Ô BARBA LINO (lo zio Lino)

Il lessico famigliare di una vecchia famiglia genovese tramanda frasi e parole in dialetto, attribuite a parenti divenuti – nello scorrere delle generazioni – esseri mitologici, protagonisti di scenette caratterizzate dalla bizzarria dei personaggi. Il parente di cui voglio parlarvi, tale zio Lino (barba Lino), era un concentrato di eccentricità e di cattivo carattere zeneise (genovese), insomma: un perfetto stondäio (introverso, stravagante). Lo sopportava una santa donna, sua moglie Luigia (detta Giggia, sì, come la protagonista femminile, moglie di Govi, nei celeberrimi “Manezzi pe majâ na figgia”, “I maneggi per maritare una figlia”, commedia che, a sua volta, ha creato frasi che sono nel lessico famigliare di noi liguri, ma magari di questi vi parlerò un’altra volta). Zia Giggia (lalla Giggia) faceva un po’ da cuscinetto tra il marito e il resto del mondo, rendendo le sue manie buffe eccentricità e smorzandone il potenziale offensivo.
Tra le mille manie dello zio Lino, vi era quella di “portarsi avanti”. Ogni occupazione della giornata, dal lavoro esterno alle piccole faccende di famiglia, doveva svolgersi senza sbrodolature o distrazioni, in tempi resi ottimali dalla quotidiana ripetizione degli stessi gesti. Man mano che lo zio invecchiava, però, l’insofferenza per le perdite di tempo (“son palanche!”, sono soldi!) faceva sì che tali gesti fossero sempre più contingentati. Uno dei compiti che amava riservare a se stesso, era la cerimonia della chiusura delle persiane delle finestre di casa, cerimonia seguita attentamente da zia Giggia, che testimoniava l’avvenuto disbrigo della faccenda, cosa che siglava ufficialmente la chiusura della giornata e l’inizio del riposo notturno. Ma col passare degli anni, tale cerimonia iniziò ad essere sempre più anticipata (forse un segnale della sempre minore sopportazione dello zio Lino per il mondo), fino a quando un giorno, saranno state le tre del pomeriggio, lo zio cominciò il giro delle persiane e a un’attonita Giggia che protestava di non voler starsene in una catacomba, lo zio Lino rispose serafico: Ti veddi, Giggia: ô l’è ‘n travaggio zà fæto (Lo vedi, Giggia: è un lavoro già fatto), frase che ancora oggi ripetiamo ridendo, quando vediamo qualcuno fare una cosa di cui non vi sarebbe alcuna necessità.

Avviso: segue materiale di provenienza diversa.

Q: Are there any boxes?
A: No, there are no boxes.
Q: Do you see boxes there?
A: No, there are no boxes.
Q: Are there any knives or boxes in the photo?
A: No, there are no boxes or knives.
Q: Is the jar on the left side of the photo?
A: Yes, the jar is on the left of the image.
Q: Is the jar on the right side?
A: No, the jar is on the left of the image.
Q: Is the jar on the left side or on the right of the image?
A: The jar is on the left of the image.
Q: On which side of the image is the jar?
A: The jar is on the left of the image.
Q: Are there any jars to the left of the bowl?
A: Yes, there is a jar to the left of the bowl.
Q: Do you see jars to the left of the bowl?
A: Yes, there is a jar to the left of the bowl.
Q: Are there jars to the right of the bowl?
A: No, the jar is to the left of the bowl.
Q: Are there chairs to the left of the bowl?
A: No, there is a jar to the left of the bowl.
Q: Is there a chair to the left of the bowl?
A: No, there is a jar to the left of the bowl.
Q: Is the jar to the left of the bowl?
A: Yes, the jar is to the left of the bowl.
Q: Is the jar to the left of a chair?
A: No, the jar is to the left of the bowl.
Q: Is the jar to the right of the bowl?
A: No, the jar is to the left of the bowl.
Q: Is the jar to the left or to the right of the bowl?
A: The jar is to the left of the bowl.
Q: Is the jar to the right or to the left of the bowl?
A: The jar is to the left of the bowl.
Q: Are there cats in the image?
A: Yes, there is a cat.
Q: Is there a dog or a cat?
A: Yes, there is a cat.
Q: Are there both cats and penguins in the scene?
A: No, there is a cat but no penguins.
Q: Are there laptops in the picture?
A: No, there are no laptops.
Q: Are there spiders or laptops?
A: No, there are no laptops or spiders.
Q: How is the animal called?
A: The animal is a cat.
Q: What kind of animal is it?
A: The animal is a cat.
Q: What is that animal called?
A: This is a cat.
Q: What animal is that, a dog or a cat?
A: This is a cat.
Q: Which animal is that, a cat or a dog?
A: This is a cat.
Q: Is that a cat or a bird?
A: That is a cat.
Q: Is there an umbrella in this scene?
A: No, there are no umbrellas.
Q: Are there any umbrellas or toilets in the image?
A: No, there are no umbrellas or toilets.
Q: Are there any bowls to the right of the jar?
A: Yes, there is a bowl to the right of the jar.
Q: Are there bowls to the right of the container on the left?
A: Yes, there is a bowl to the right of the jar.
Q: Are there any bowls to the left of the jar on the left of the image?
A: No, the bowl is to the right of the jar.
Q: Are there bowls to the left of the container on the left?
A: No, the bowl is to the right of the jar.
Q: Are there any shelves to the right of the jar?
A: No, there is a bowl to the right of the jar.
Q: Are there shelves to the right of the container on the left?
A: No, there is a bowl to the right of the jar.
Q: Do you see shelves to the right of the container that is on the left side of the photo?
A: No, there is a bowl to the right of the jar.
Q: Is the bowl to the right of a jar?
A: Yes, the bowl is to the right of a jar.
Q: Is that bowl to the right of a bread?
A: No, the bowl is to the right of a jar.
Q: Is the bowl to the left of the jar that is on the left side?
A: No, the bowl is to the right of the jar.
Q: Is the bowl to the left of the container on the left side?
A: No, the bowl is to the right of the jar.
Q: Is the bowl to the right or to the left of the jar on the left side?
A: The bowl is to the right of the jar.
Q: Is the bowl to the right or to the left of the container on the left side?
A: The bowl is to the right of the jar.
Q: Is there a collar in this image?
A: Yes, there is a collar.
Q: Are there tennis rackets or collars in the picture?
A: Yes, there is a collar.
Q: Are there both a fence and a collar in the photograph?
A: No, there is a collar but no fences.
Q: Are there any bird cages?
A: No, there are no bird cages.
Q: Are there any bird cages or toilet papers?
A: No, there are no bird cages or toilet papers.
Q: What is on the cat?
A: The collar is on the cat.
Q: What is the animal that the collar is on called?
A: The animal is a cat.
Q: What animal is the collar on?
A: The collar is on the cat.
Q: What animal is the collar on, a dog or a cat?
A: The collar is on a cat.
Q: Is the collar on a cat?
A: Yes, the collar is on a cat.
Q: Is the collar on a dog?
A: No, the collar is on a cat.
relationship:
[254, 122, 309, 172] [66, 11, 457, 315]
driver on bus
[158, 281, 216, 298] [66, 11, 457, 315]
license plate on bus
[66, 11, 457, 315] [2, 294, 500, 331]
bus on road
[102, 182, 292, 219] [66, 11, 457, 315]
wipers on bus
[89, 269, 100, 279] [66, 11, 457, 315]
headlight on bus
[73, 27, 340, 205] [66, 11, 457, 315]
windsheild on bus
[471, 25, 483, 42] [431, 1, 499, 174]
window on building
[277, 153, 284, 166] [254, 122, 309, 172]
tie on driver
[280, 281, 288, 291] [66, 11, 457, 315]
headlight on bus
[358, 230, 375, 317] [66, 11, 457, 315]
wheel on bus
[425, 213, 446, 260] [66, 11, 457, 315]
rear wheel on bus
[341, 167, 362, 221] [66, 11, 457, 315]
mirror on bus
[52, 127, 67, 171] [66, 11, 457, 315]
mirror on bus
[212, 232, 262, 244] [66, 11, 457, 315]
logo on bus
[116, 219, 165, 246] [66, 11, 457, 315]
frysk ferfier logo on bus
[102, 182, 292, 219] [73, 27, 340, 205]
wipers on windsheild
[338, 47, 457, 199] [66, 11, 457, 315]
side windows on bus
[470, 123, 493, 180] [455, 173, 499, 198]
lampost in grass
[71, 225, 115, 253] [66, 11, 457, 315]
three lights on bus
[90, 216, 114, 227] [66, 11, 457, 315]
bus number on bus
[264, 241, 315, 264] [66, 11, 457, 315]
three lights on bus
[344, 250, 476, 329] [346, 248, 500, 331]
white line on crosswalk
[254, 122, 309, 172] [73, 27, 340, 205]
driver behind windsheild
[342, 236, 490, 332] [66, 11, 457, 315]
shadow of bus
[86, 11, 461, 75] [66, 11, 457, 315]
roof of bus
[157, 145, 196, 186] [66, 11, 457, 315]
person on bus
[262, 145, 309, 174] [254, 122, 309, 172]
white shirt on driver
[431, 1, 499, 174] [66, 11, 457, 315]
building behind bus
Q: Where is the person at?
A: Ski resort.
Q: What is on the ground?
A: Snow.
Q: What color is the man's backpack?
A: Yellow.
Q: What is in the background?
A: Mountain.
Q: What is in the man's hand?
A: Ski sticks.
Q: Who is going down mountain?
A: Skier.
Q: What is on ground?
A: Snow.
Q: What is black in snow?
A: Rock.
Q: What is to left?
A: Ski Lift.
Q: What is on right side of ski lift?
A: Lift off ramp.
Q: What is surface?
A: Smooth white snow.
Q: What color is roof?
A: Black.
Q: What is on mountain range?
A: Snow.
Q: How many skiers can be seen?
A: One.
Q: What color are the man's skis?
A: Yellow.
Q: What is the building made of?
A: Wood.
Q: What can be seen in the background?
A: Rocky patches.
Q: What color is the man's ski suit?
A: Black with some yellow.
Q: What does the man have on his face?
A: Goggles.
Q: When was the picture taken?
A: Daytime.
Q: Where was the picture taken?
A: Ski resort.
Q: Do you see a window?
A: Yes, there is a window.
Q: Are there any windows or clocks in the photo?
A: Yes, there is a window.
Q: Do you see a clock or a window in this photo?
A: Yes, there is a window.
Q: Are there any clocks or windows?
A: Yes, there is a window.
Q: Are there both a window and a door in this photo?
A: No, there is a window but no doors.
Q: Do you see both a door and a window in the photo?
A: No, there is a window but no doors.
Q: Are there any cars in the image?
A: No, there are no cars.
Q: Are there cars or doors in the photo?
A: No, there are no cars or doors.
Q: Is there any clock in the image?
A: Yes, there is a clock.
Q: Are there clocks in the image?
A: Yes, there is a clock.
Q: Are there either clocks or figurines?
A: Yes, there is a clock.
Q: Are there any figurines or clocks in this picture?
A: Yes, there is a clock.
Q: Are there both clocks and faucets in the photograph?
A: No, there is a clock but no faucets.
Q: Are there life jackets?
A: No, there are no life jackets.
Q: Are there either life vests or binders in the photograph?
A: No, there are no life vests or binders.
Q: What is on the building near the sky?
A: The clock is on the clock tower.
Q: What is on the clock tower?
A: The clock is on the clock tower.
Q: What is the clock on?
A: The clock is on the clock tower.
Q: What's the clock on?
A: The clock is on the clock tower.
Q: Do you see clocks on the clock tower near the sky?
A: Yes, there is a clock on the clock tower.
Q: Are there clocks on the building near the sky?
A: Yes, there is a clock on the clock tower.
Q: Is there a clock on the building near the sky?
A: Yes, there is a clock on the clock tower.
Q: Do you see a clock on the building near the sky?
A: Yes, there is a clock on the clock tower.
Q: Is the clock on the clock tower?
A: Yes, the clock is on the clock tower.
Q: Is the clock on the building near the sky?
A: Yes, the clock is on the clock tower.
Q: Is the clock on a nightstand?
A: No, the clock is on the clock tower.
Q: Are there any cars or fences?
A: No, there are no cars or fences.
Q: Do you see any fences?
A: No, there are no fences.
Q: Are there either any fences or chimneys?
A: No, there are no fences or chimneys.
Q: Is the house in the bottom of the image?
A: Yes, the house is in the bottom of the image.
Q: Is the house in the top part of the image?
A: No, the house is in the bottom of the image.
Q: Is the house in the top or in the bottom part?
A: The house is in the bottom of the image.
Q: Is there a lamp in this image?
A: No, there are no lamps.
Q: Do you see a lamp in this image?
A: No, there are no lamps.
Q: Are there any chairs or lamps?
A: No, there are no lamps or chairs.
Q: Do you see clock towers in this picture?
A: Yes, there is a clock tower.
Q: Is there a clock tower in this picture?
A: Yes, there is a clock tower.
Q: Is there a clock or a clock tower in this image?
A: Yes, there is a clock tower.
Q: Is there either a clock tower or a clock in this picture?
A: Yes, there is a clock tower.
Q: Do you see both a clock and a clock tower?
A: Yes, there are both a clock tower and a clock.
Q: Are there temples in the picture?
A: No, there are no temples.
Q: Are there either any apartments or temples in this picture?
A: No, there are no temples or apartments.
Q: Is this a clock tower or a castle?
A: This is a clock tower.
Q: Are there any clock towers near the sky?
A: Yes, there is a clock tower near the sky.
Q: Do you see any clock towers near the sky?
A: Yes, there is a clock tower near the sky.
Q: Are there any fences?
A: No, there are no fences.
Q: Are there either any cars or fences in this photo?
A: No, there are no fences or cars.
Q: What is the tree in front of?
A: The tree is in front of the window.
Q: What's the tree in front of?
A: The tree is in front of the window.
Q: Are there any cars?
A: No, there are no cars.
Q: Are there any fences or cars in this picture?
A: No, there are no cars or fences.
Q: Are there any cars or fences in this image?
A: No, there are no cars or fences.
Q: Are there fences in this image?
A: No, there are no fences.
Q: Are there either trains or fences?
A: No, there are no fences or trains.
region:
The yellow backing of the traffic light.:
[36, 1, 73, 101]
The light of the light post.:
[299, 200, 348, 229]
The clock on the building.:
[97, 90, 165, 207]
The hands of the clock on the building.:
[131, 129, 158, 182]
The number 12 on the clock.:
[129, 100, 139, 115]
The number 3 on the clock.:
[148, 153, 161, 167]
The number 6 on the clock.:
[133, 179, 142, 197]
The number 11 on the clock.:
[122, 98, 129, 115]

Lo zio Lino, poi, aveva una vera e propria idiosincrasia non solo per le serate mondane (per lui incomprensibili e assurde), ma anche per quelle ineludibili occasioni in cui occorreva invitare a casa parenti e amici. Quando proprio era costretto a far buon viso a cattivo gioco – perché zia Giggia lo minacciava di domestiche ritorsioni, nel caso lui avesse guastato la serata – fingeva cordialità nei confronti degli ospiti, per quanto la sua fisiognomica parlasse per lui. Diventando vecchio e debole di udito, quegli inviti imposti dalla moglie o dai figli gli erano divenuti sempre più insopportabili: non solo continuava ad annoiarsi terribilmente, in aggiunta non riusciva neppure a seguire le varie conversazioni. Una vigilia di Natale, com’era tradizione, figli, nipoti e la cugina zitella Ortensia si ritrovarono a mangiare il cappon magro, i ravioli, le mitiche focaccette al formaggio della zia Giggia e il suo inarrivabile pandöçe (pandolce). Lo zio Lino sbocconcellava tutte quelle leccornie, mugugnando tra sé e sé quando, a un certo momento, si accorse di un momento di stanca tra gli ospiti della tavolata. Fu allora che, credendo di parlar piano e invece quasi urlando, disse alla moglie: Mìa, Giggia, lassa cazze ô discorso (Guarda, Giggia, lascia cadere il discorso), accompagnando le parole con l’inequivocabile gesto della mano che significa “così se ne vanno”. Per fortuna, conoscendolo molto bene e soprattutto per amore della zia, gli ospiti scoppiarono a ridere senza offendersi.
Ed è così che, ancora oggi, a un certo punto del cenone della vigilia, quando l’abbiocco comincia a calare sui commensali satolli, ammicchiamo tra noi e ridendo ripetiamo quella frase e quel gesto, ricordando il terribile barba Lino.